- [WHAT YOU ARE ASKED TO DO]: A single number is the whole answer: the tally of lines in the data below that include the word "down".

#####

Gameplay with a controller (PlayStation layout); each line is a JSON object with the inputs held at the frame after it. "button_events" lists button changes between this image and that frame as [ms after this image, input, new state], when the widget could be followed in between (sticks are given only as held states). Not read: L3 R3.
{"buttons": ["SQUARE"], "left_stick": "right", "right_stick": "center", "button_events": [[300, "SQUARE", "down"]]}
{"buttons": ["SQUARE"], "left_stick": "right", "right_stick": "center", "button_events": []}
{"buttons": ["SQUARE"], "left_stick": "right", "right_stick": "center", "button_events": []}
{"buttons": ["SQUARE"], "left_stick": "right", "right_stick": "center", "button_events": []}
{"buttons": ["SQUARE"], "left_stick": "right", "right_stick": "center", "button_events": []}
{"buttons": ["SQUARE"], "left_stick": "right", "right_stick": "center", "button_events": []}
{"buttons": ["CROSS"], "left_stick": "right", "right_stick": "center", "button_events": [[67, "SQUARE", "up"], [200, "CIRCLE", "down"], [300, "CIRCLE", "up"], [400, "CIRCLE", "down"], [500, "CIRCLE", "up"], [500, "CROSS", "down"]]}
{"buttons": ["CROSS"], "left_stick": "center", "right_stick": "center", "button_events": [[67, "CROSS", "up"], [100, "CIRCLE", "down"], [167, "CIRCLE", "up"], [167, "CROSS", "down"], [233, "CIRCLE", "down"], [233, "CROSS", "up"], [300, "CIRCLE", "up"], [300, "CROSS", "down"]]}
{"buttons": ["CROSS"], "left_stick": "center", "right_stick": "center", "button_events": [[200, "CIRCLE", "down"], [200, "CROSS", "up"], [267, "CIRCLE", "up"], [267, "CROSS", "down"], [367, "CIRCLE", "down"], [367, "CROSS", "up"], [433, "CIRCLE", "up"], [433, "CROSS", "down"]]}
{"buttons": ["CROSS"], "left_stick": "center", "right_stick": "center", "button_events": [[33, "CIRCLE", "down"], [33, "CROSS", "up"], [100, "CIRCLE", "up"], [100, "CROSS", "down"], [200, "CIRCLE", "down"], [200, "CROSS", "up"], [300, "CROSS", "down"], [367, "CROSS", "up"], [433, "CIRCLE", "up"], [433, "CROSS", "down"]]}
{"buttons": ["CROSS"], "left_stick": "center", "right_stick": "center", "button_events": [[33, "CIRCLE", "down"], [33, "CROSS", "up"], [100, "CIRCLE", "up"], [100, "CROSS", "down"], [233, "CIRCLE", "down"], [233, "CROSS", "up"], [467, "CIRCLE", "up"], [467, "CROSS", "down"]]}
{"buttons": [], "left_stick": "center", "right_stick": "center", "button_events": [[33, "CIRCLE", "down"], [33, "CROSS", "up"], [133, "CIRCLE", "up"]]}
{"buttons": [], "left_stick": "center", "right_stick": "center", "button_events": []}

#####

- [EXERCISE RESPONSE]: 7